Yesterday’s housing bill is today’s housing law. Among the highlights, first-time home buyers will receive a tax credit of 10% of the purchase price of their home, up to $7,500. If you are wondering how Congress defines a first-time home buyer, it’s someone who hasn’t owned a house in the past three years. The validity and efficacy of the credit has to be questioned, because it’s really not a credit; it must be repaid in equal installments over the subsequent 15 years.
Another highlight helps people who have fallen behind on their mortgages and who owe more than their houses are worth. In such situations, refinancing is difficult, if not impossible. The law seeks to resolve this dilemma by encouraging lenders to forgive delinquent borrowers’ debt down to 87% of the property’s current appraised value. At that point the homeowner can than refinance under an FHA plan (though he or she will be expected to pay higher FHA insurance premiums).

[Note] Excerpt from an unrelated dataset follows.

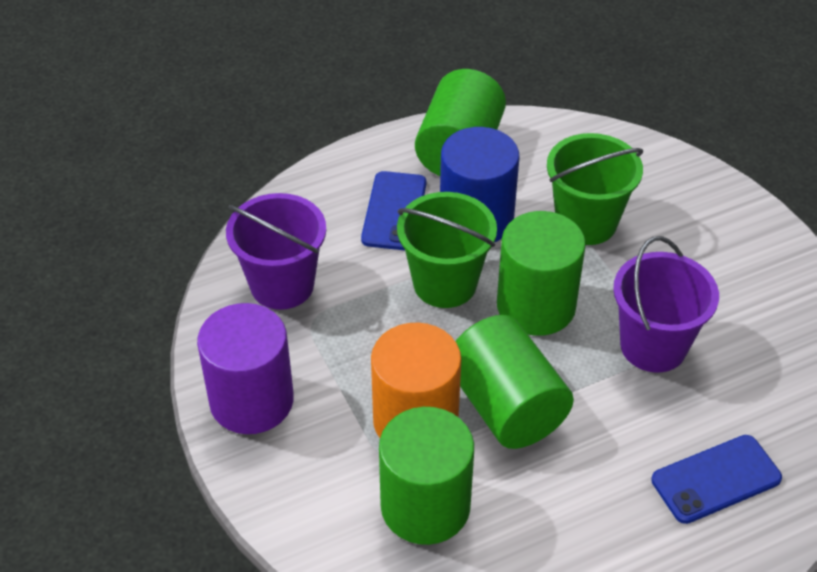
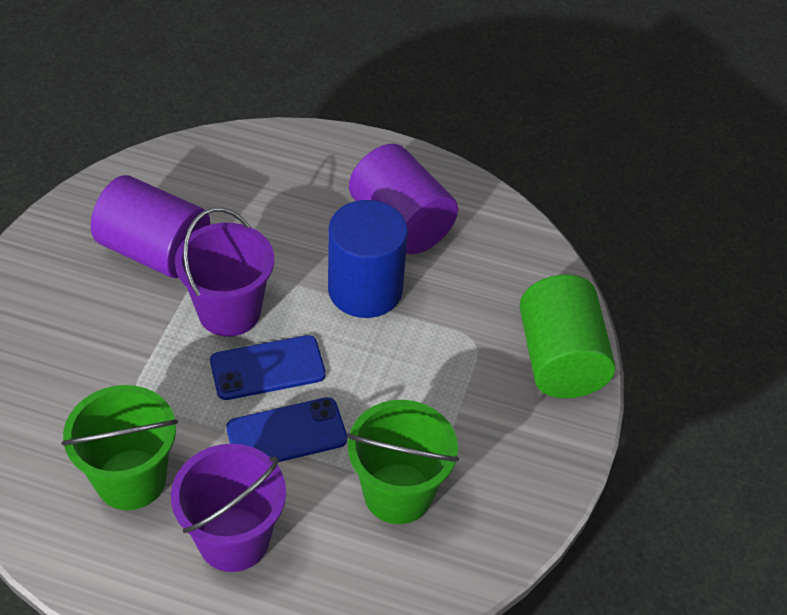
green cylinder: 4 -> 1
orange cylinder: 1 -> 0
purple cylinder: 1 -> 2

The new law imposes few changes on Fannie Mae and Freddie Mac. Both institutions are a mess, yet the law oddly imposes no changes in management or business approach and no penalties on shareholders. Taxpayers instead are given two dubious protections: The first is that the treasury secretary will have the right to dictate terms if the government has to stump up equity capital for the firms. The second is the creation of a new regulator, whose effectiveness one must question, considering the effectiveness of past regulators.
Outside of the housing market, general economic health is waning. U.S. second-quarter gross domestic product came in below expectations, rising 1.9% versus expectations for a 2.2% rise. Slowing GDP, in turn, is impacting employment, and not in a good way. On Friday, the employment situation showed that payrolls declined by 51,000, pushing the unemployment rate up to 5.7%.